# EXERCISE DETAILS:
In the following listing, find the lines containing "depth" and report them.

# INFORMATION GIVEN:
⁂

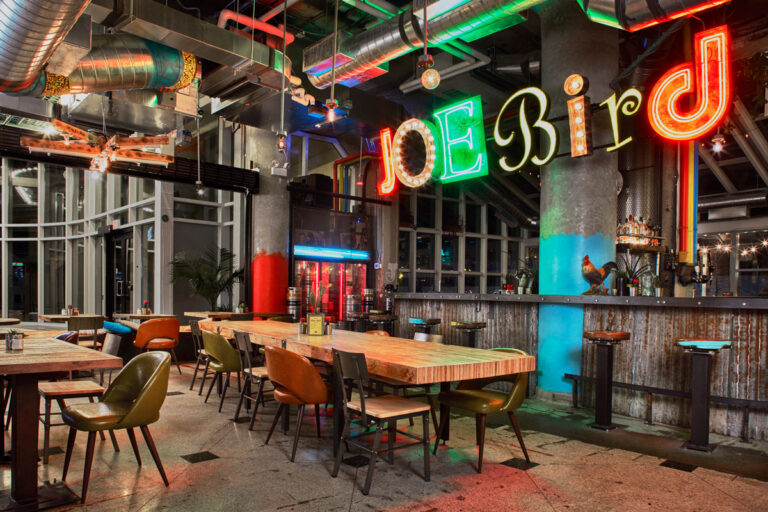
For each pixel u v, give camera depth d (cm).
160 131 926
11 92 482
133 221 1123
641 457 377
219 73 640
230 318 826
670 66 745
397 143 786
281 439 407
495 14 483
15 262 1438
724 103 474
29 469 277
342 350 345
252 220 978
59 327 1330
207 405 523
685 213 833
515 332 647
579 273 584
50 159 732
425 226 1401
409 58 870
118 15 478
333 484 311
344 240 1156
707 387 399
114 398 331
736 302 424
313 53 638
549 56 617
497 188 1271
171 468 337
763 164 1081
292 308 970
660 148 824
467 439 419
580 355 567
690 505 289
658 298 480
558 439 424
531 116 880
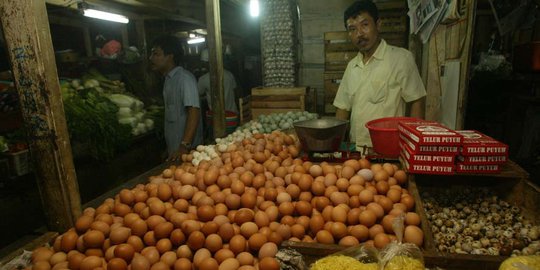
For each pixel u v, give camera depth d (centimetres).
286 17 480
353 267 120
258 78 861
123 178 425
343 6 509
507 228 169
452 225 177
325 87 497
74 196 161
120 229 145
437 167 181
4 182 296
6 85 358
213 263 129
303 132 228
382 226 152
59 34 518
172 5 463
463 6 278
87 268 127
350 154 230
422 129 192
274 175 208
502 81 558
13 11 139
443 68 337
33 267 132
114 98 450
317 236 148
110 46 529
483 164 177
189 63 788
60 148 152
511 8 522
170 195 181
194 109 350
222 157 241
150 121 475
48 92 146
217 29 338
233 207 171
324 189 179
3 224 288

⁂

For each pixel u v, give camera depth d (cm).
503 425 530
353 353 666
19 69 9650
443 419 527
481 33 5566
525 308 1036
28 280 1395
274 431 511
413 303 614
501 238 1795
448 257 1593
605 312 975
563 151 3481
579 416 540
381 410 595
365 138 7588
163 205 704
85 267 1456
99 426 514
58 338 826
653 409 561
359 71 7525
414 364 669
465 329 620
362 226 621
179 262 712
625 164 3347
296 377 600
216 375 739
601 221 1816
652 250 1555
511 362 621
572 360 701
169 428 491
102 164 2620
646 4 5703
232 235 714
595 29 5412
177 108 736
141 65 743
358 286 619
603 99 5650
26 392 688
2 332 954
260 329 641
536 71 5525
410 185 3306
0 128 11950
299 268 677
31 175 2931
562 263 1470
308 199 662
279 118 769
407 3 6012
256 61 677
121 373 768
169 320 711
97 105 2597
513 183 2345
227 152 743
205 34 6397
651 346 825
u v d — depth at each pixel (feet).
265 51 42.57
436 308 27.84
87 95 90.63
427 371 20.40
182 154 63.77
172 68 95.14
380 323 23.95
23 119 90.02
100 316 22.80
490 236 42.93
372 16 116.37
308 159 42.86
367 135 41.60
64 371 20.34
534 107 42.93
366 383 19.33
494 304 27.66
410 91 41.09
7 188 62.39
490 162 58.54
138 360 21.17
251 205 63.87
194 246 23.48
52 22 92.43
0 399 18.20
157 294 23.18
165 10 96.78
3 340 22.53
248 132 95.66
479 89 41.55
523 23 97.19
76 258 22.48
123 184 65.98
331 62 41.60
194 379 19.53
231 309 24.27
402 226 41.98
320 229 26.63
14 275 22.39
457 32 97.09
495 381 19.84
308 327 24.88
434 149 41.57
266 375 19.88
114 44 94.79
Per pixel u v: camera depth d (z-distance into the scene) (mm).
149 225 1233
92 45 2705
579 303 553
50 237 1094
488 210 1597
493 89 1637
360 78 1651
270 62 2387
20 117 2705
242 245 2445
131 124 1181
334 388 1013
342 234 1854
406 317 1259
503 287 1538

⁂

# RESULT OF THE TASK:
For each pixel u v, give camera depth d (cm).
For each pixel u v, give camera depth d (centimetres).
For each pixel u v, give camera depth d (cm).
u v d — depth at each pixel (feet).
Per pixel u v: camera depth d (z-distance into the scene) (mm).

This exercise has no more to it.